Unlike my own fuzzy hair that day, Brianna's hair looked nice. She always wore her thick, dark-brown, pin-straight hair combed forward to hide her ears, which she was self-conscious about sticking out. Her round, makeup-free face looked different that morning. She had a tiny pimple along the edge of her jaw, and her big brown eyes weren't as bright as usual. Her outfit was one of her Librarian Chic looks—pencil skirt, white blouse with rounded collar, and a lightweight red cardigan. The cardigan had one button fastened, but it was a mismatch, paired with the wrong hole.
She leaned over my shoulder to look at my computer screen, which was showing the photos on Colt's personal social media account.
She made a tsk-tsk sound. “That sure doesn't look like the candles order.”
I gave my employee a sheepish one-shoulder shrug.
“Sorry, boss.” I snapped my fingers. “Oh, wait. You're not my boss.” I pointed at myself slowly and then at her. “I think maybe I'm your boss. Could it be? Could someone as smart and sophisticated as myself actually pay someone else to boss her around about
candle orders?”
“We need those candles,” Brianna said tersely. “Her Royal Highness put in a special order for three dozen of the lavender ones.”
“The Countess?”
“No, the Queen of England,” Brianna snapped. “She shops here regularly.

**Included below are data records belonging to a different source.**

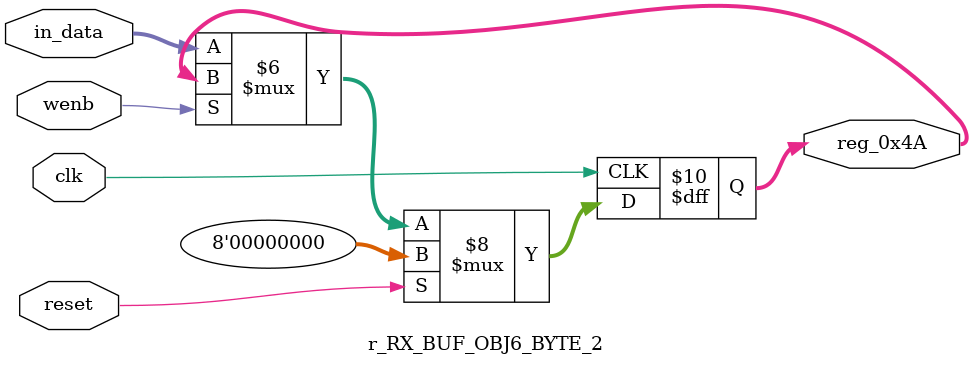
<source format=v>
module r_RX_BUF_OBJ6_BYTE_2(output reg [7:0] reg_0x4A, input wire reset, input wire wenb, input wire [7:0] in_data, input wire clk);
	always@(posedge clk)
	begin
		if(reset==0) begin
			if(wenb==0)
				reg_0x4A<=in_data;
			else
				reg_0x4A<=reg_0x4A;
		end
		else
			reg_0x4A<=8'h00;
	end
endmodule
</source>
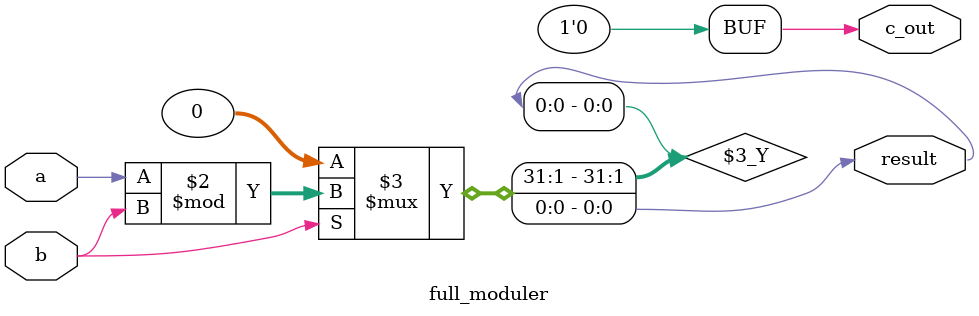
<source format=sv>
module full_moduler(
    input logic a,
    input logic b,
    output logic result,
    output logic c_out
);

    assign result = (b != 0) ? a % b : 0; // Operación módulo a nivel de bit
    assign c_out = 0; // No hay acarreo en la operación módulo de un solo bit

endmodule

</source>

With all her corgis and everything. You haven't noticed?”
“Your sarcasm is bordering on actual nastiness today, Brianna. Did Evil Chad make your mocha decaf for some wicked reason?”
“I wish.” She wrinkled her nose. “I didn't stop at the coffee shop. Before I left home, I had an herbal cleansing tea that's supposed to get rid of my toxins.”
I snorted. “Without your toxins, what would be left?”
She blinked at me with a faux-murderous expression.
“Go,” I said, waving her away. “Go get yourself a full-caff mocha, and pick me up a you-know-what.”
“What about my cleanse? I have a pimple. From toxins.” She pointed to her chin and the teeny tiny bump.
“Brianna, everyone knows you don't have to drink herbal cleansing tea until you have three pimples.” The key to lying is to make it broad yet also specific.
She bought it. “Oh. Cool.”
Brianna left me to my cyberstalking, which I picked up right where I'd left off.
I read the newest post on the casino's website. After the public altercation between Michael Sweet and casino staff on Saturday, the casino's publicist had issued a statement of apology for an unspecified event. We regret any negative impact this unfortunate event may have had for families attending the festivities, it read, and so forth.
Michael and Samantha Sweet had posted their own vague regrets as well. Their real estate office had issued a statement of apology that didn't quite apologize so much as spread the blame over a wide range of factors including hot weather, a crowd-induced panic attack, and even the side-effects of medication for a lingering ear infection. I rolled my eyes. Their publicist was certainly creative.
On the positive side, nobody had been seriously injured during the ruckus. Jessica had talked to Samantha over the weekend and gotten more details. Young Sophie had been happily occupied with her best friend Q, chaperoned by both Chip and Quinn McCabe. During the “regrettable incident,” the four of them had been in another part of the resort, getting butterflies painted on all of their faces.